But, how did we get here? It’s hardly news that powerful nations meddle in the affairs of weaker ones, to the benefit of both their own nationals, and cooperative local clients. In Imperialism (1902), John A. Hobson blamed such activity on the capitalist drive for markets. Other critics have been content to chalk foreign adventuring up to “greed.”

Mason Gaffney offers a more sophisticated and chilling dynamic. In 1972, during the Vietnam war, he presented a conference paper on “Benefits of Military Spending,” — which the editor deemed “too controversial” to publish. Gaffney starts with the cooperative locals, or “caciques.” Among other benefits, caciques gain protection of US military and relief from expense of self-defense. In 1972, a notable example was Vietnamese President Nguyen Van Thieu; a more recent cacique was Saddam Hussein — until he overstepped his bounds in Kuwait. Today there’s Nursultan A. Nazarbayev, corrupt and brutal president of oil-rich Kazakhstan, recently in the US to visit with Papa and Junior Bush.

What do caciques do for friendly US corporations? No, they don’t give them markets, or minerals per se. They give contracts. Contracts, of course, include oil exploration rights, water supply projects, pipeline rights of way, fishing rights, prime locations for processing plants… The easiest to give are those that needn’t be taken from anyone — such as the telecommunications franchise Chile gave ITT before Salvador Allende was elected.

Here’s part one of Gaffney’s dynamic: a contract with “a shaky sheik” isn’t worth much more than the paper it’s written on. Until, that is, the contracting corporation hollers “property rights” and the US cavalry or navy races to the rescue. Or that’s the way it used to be; we’ve grown a little more subtle. All of a sudden, that contract is gold, an entitlement to a growing stream of “economic rent.” Among many examples, Gaffney cites Aramco. Organized in 1933 with a capital of $100,000, in 1947 it was worth, $250 million—an appreciation of 2,500 percent over 14 years. By the time the Saudis demanded a share in 1972, it was worth billions.

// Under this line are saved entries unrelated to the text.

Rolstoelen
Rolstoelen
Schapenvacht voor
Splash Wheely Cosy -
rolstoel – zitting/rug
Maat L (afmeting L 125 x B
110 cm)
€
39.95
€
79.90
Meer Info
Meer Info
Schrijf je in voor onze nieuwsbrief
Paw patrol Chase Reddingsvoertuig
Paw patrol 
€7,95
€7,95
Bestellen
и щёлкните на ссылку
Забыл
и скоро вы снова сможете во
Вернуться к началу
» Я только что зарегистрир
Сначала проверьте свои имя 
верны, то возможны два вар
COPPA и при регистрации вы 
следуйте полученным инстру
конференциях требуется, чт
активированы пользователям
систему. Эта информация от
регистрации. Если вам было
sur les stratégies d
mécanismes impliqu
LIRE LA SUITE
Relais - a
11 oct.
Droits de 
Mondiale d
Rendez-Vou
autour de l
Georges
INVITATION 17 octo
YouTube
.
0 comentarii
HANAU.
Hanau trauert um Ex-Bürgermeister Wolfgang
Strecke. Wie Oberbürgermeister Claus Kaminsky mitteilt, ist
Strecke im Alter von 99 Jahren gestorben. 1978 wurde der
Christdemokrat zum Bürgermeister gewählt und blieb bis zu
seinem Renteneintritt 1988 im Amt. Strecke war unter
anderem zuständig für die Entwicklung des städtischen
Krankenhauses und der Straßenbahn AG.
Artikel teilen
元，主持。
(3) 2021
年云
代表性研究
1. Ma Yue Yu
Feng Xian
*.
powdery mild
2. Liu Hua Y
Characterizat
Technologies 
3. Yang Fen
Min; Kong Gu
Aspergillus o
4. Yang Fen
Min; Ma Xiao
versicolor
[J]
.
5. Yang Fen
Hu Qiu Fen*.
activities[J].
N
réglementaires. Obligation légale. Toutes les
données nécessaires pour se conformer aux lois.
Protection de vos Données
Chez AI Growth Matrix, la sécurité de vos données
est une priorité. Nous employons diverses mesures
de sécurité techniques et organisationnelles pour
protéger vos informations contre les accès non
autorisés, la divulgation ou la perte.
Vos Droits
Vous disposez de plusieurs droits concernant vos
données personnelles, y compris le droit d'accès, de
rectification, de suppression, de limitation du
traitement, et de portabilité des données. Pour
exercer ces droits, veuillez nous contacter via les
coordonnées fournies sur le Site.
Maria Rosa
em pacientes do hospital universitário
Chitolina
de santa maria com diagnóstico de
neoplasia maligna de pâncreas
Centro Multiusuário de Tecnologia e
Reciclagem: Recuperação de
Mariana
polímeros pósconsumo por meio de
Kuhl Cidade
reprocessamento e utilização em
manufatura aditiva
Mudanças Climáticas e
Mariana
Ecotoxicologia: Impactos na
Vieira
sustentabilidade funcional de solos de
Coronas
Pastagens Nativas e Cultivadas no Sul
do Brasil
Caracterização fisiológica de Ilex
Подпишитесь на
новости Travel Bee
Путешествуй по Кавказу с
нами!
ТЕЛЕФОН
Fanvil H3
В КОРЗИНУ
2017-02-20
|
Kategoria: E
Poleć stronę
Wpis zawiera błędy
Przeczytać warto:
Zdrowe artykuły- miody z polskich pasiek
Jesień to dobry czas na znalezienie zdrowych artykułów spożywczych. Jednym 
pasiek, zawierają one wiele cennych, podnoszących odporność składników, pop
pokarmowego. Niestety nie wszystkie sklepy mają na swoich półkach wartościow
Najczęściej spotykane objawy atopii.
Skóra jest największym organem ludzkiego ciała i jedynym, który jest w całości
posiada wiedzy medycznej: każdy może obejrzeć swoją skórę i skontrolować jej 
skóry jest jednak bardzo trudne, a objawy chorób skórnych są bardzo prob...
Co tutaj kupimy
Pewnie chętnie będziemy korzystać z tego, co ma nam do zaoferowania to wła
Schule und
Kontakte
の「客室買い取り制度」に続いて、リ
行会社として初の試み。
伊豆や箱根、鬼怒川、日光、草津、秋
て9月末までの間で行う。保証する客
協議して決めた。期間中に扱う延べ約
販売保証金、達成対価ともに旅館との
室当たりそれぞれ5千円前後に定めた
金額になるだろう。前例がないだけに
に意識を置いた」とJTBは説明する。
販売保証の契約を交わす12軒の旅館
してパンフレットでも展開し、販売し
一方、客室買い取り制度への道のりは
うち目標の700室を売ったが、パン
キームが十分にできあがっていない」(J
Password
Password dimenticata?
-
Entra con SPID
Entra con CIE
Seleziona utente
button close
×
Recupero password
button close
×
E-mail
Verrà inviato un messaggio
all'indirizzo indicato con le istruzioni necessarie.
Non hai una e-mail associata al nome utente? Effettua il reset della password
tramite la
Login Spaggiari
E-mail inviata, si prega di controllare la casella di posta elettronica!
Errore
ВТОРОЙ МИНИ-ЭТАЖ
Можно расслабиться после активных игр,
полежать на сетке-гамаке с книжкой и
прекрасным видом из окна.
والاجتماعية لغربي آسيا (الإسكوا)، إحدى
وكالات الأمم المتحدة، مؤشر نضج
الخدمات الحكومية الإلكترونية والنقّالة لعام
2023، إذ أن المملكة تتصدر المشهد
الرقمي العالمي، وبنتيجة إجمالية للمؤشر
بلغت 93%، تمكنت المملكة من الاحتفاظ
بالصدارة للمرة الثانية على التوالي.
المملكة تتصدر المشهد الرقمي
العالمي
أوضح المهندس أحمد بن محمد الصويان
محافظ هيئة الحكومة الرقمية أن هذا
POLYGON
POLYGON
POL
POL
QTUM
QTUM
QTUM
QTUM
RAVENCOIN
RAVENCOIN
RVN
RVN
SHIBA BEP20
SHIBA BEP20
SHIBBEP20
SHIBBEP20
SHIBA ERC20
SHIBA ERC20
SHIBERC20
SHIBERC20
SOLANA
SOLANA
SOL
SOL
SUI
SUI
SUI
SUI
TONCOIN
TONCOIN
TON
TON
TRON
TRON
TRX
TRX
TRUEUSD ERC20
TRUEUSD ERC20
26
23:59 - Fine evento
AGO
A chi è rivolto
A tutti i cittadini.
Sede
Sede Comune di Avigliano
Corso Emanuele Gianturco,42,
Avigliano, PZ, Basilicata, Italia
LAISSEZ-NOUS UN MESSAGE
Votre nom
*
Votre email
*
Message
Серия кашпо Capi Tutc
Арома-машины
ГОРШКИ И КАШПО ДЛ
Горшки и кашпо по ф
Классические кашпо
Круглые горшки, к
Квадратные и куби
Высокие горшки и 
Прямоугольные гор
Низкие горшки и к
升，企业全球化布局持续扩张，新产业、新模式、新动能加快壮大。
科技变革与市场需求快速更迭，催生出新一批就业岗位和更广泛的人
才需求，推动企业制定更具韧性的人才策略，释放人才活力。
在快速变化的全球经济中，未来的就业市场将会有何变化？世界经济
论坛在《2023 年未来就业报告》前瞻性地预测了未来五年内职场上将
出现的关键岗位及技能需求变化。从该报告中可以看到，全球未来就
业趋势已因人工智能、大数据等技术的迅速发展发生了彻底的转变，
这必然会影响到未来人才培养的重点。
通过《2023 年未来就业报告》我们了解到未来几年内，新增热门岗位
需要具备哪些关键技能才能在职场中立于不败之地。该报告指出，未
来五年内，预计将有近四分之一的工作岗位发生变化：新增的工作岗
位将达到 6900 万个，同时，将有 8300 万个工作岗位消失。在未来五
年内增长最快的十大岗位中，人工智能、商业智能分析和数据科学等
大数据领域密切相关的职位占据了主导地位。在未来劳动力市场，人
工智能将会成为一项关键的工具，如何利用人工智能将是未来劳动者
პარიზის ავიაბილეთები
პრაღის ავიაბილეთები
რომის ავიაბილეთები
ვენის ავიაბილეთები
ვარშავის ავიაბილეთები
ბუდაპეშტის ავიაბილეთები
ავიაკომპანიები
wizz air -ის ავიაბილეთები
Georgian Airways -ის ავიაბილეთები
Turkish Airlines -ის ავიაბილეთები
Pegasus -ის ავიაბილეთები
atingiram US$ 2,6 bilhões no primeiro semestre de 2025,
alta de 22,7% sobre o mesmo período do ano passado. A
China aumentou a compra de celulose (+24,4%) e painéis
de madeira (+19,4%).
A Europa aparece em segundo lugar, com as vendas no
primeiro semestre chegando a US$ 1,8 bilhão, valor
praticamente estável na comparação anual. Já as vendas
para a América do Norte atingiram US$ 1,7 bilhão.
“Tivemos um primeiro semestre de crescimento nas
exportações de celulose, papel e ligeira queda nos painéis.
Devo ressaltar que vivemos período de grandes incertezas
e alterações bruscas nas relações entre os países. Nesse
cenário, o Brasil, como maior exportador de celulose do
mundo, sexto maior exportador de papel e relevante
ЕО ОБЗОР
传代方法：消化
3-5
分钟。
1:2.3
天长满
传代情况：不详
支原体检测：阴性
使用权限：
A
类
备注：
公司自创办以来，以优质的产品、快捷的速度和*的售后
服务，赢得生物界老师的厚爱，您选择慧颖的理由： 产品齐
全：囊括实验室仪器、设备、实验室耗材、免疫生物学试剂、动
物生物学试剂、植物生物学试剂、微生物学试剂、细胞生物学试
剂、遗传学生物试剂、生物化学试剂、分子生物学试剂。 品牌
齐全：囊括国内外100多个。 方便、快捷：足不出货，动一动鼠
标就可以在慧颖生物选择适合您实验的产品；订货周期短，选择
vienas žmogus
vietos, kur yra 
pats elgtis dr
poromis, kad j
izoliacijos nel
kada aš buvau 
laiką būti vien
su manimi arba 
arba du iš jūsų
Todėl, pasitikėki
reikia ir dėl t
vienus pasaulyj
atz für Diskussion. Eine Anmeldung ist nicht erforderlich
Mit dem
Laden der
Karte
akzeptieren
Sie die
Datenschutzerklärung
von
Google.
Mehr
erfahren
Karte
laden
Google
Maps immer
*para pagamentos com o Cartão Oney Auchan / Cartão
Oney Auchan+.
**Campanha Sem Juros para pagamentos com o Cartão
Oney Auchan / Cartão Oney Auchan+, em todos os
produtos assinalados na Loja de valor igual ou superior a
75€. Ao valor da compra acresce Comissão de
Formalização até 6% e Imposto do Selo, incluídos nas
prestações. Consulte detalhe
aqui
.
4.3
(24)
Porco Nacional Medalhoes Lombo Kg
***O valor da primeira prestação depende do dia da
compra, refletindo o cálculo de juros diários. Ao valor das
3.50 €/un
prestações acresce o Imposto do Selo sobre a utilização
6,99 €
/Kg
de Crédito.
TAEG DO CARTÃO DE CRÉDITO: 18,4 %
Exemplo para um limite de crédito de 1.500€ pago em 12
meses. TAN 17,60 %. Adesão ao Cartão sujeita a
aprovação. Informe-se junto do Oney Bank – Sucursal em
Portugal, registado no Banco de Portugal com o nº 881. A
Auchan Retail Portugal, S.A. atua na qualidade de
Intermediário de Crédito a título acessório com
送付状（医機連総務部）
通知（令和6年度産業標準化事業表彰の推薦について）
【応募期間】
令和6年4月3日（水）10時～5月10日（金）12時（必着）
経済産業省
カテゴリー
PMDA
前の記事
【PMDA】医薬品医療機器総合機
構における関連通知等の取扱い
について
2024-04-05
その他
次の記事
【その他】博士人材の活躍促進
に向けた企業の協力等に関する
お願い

And now part two of the dynamic: A cartel can greatly enhance the value of stock in oil or other international resource companies. Thus OPEC and its cooperating multinationals restrict supply to keep up prices. That means, especially with a widely-distributed resource like oil, oil companies (or nations) must grab up potential new sources of supply before someone else gets them. And in turn, that means companies must aggressively seek contracts in turbulent corners of the world like western Sudan and the jungles of Colombia — potentially dragging the US into further conflicts.

Well, don’t US citizens, as citizens, get something out of this—a secure if over-priced oil supply, for example? Or military jobs? Doesn’t military spending at least perk up the economy? Remember the textbook macroeconomic formula: Y = C + I + G? More G (government spending) means more Y (national income). In reality, the contribution of G to national income depends on how it’s spent (and how it’s financed). An investment in gaining and holding onto overseas contracts yields a very low and drawn-out return, creating relatively little net income and employment. And it comes at the expense of high-return investments, notably in the health, education and genuine security of US citizens.